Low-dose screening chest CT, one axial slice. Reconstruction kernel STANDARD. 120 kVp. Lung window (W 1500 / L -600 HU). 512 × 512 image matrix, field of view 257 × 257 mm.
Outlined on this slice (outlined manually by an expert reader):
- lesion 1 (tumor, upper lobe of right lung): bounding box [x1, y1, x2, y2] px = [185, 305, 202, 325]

☆ ☆ ☆ ☆ ☆ ☆ ☆

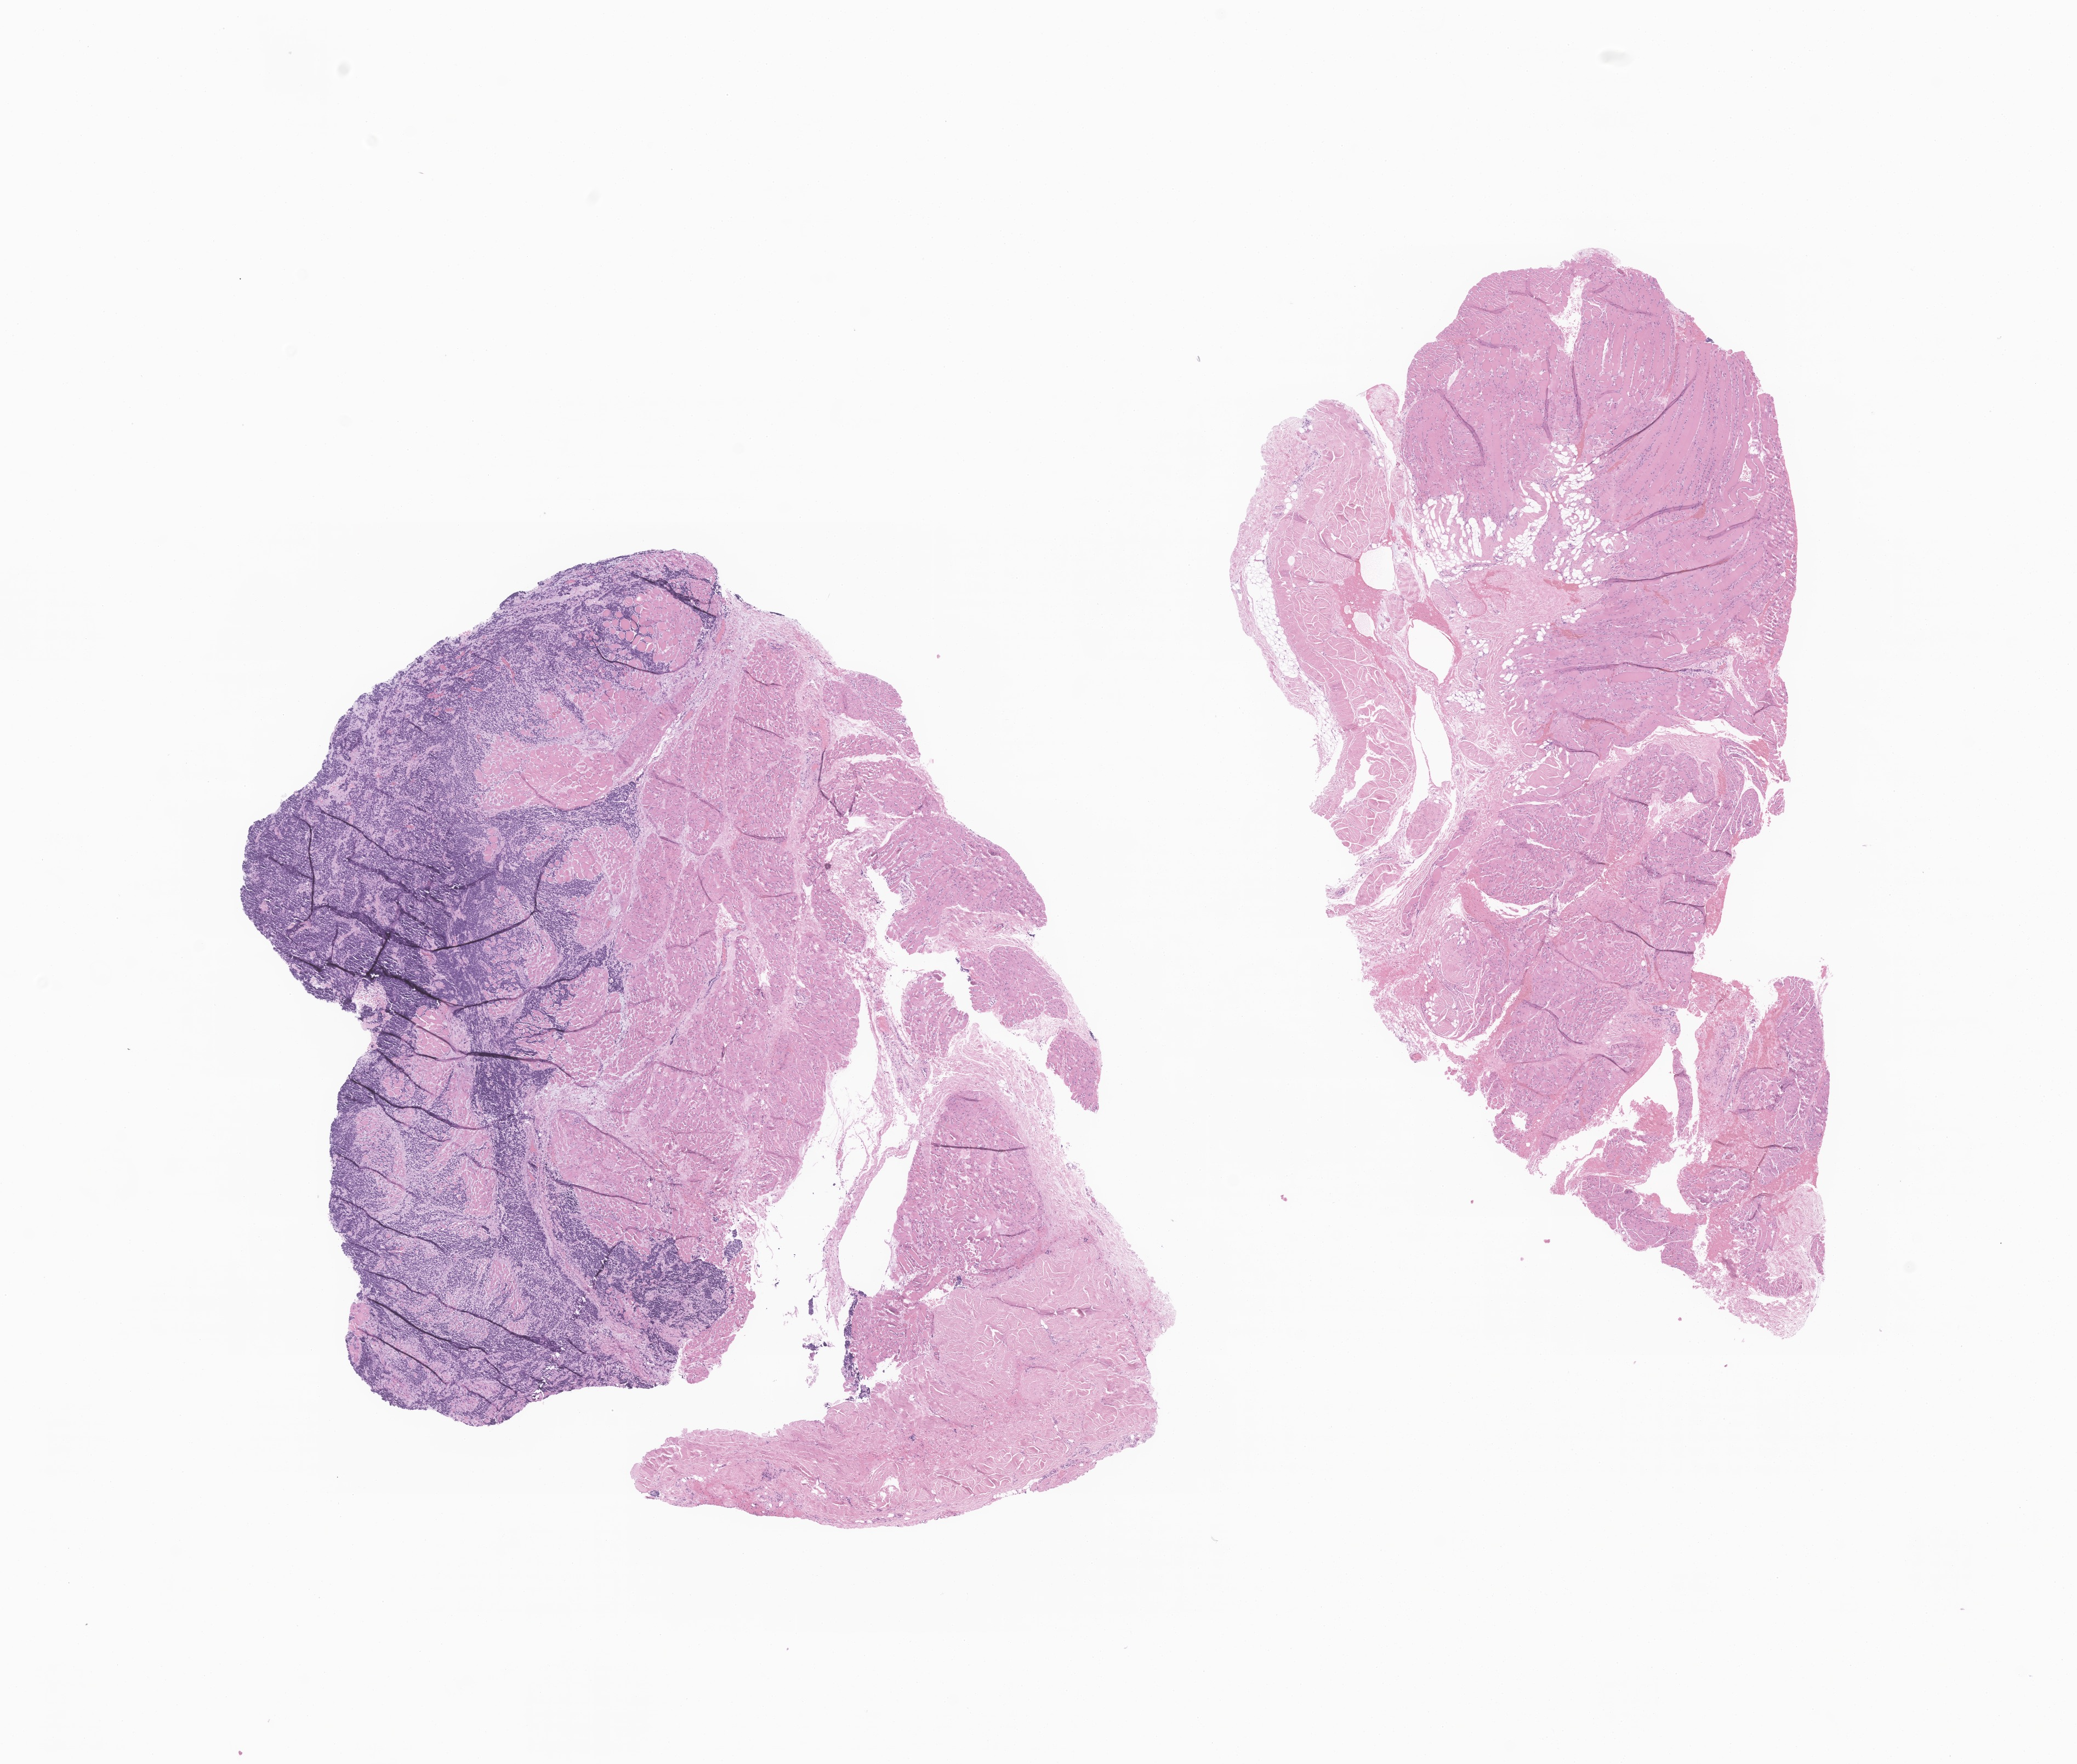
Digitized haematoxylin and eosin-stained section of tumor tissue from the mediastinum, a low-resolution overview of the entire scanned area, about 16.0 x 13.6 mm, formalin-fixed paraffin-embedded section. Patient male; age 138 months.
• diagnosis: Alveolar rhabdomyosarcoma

☆ ☆ ☆ ☆ ☆ ☆ ☆

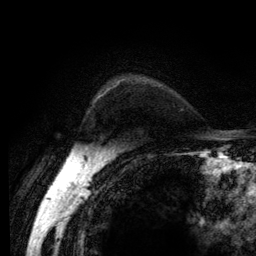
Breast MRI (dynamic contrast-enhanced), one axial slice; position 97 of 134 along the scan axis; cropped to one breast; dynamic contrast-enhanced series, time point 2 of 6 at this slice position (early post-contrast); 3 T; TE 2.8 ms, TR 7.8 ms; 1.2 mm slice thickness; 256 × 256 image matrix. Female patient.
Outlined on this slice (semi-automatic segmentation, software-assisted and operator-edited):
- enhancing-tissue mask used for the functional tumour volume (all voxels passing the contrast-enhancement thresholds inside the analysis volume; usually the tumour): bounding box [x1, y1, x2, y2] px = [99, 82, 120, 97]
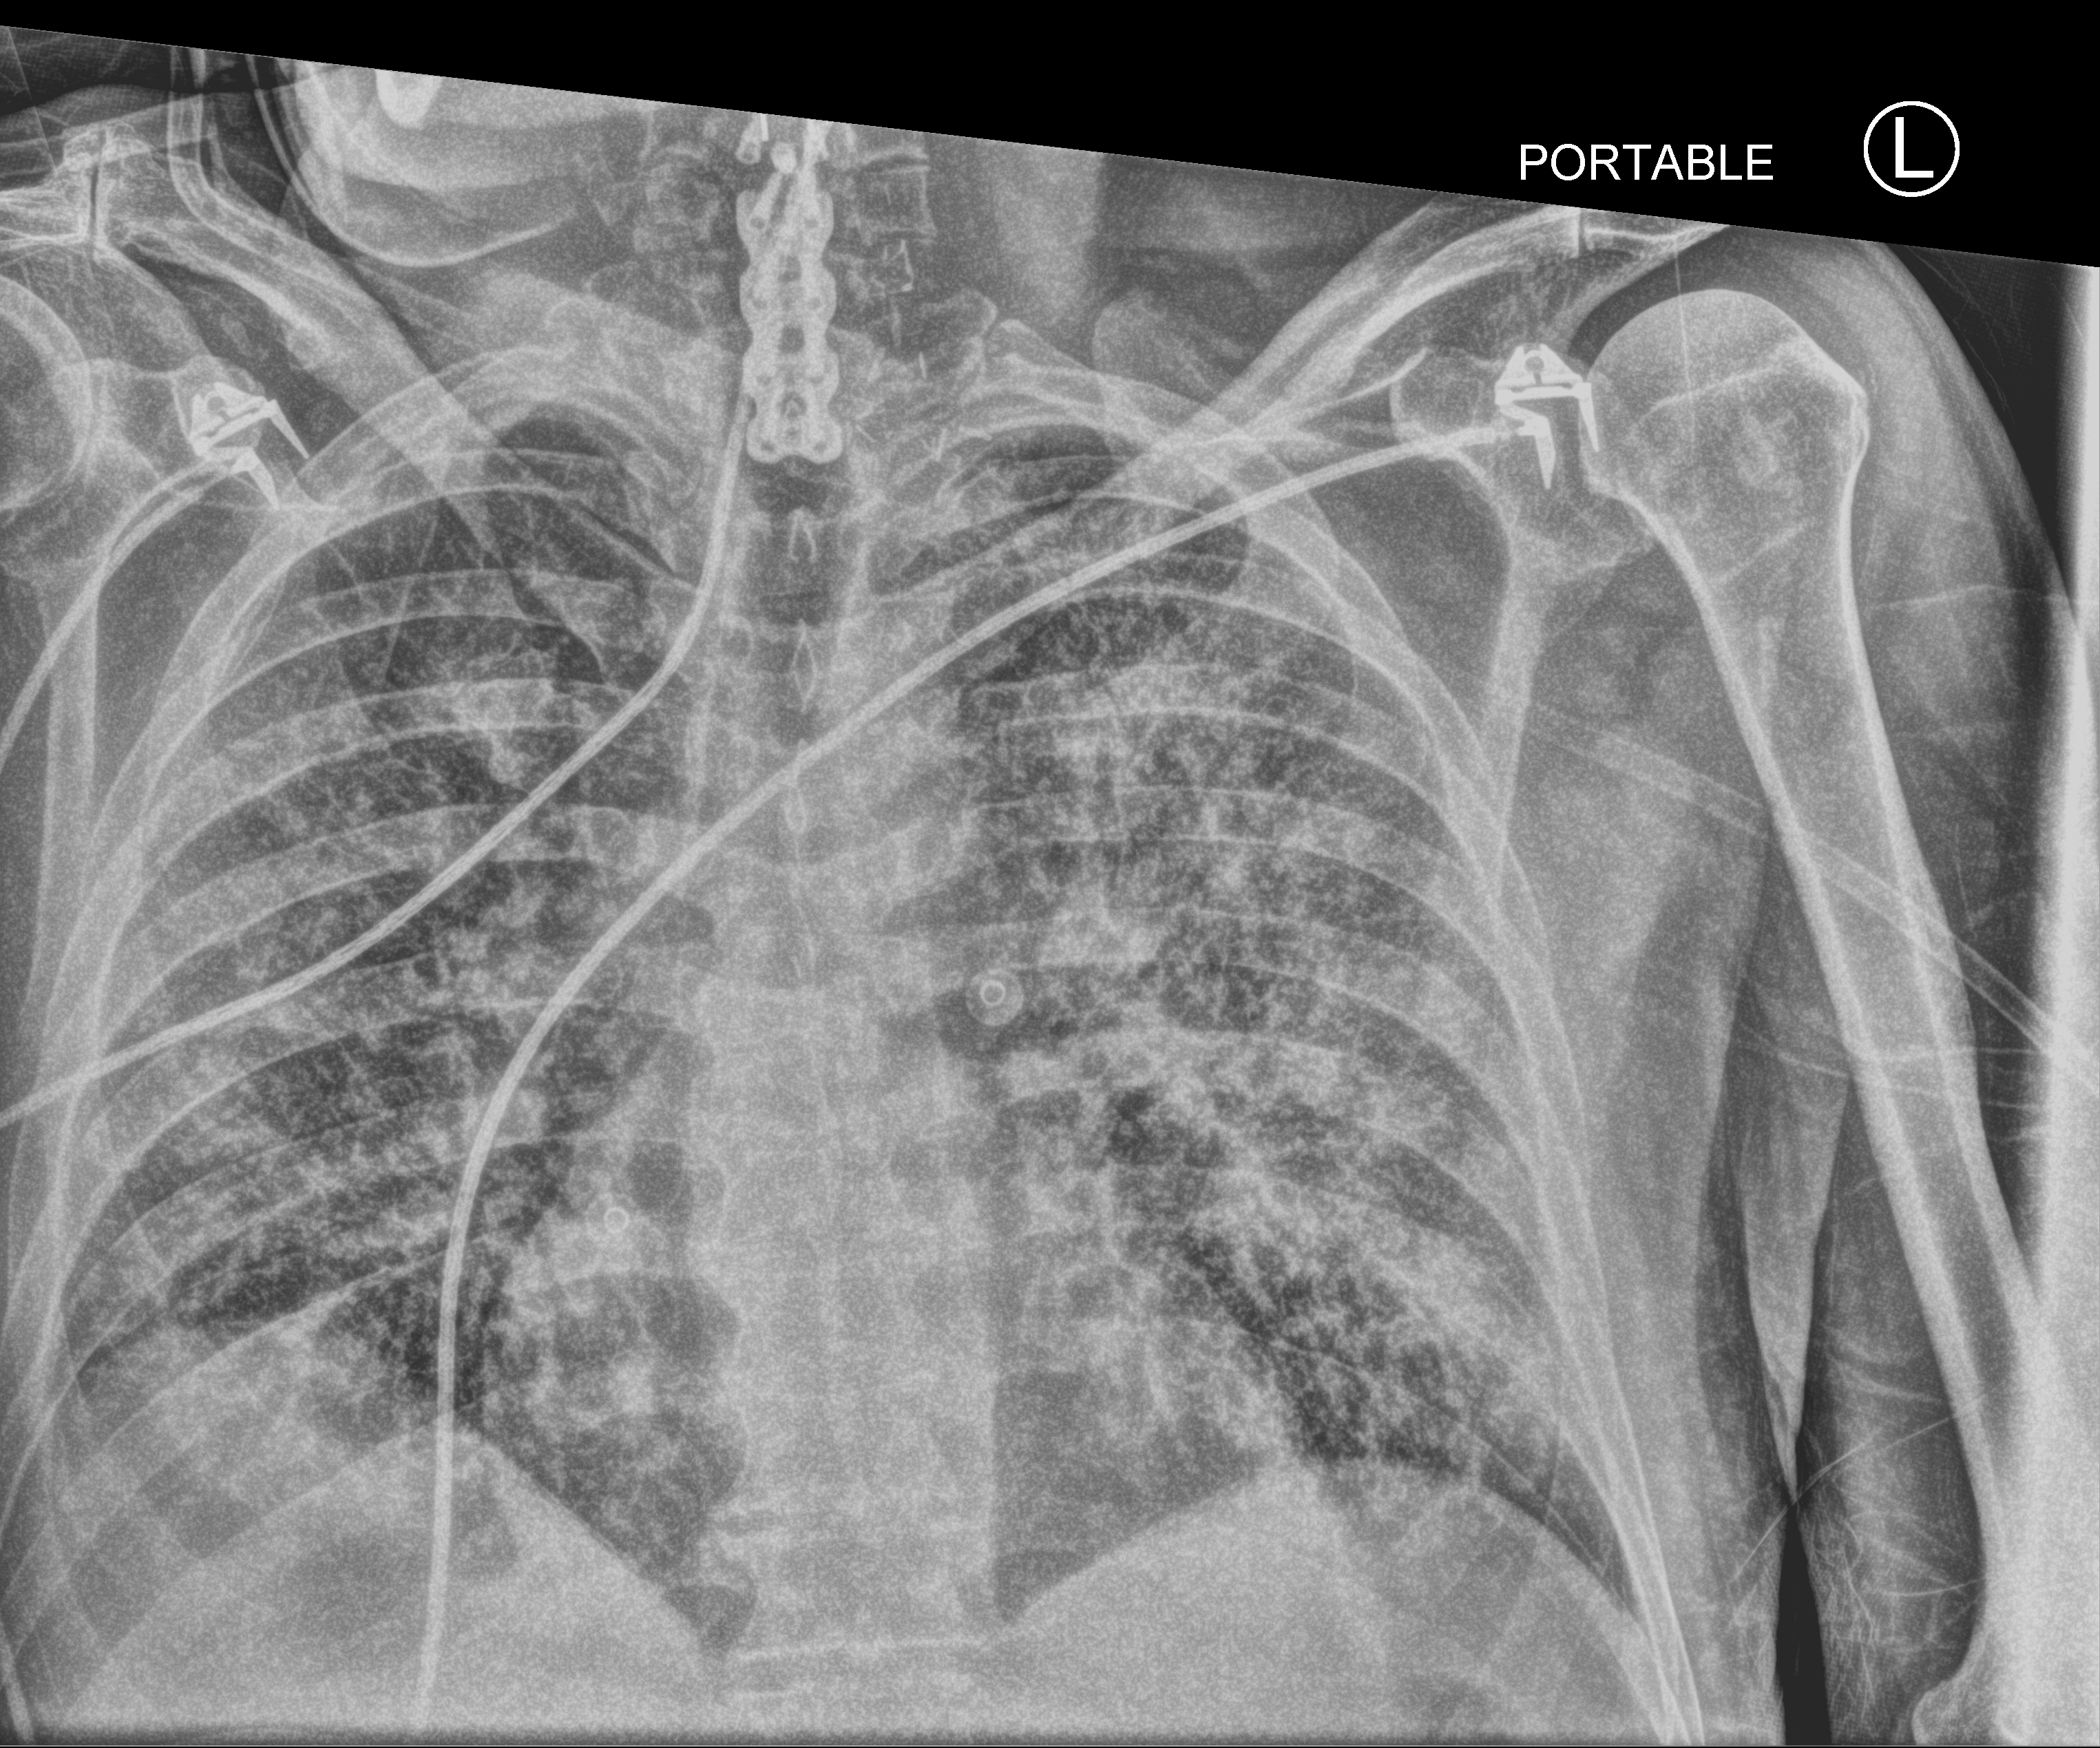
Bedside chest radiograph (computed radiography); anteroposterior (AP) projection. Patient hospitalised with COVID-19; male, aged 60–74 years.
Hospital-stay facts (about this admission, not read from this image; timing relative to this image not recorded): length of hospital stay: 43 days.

☆ ☆ ☆ ☆ ☆ ☆ ☆

## EXERCISE DESCRIPTION
Only the lines above from the line containing "Low-dose screening chest" through the line containing "- lesion 1 (tumor, upper" should be retyped, exactly and with both ends included.

## ANSWER AREA
Low-dose screening chest CT, one axial slice. Reconstruction kernel STANDARD. 120 kVp. Lung window (W 1500 / L -600 HU). 512 × 512 image matrix, field of view 257 × 257 mm.
Outlined on this slice (outlined manually by an expert reader):
- lesion 1 (tumor, upper lobe of right lung): bounding box [x1, y1, x2, y2] px = [185, 305, 202, 325]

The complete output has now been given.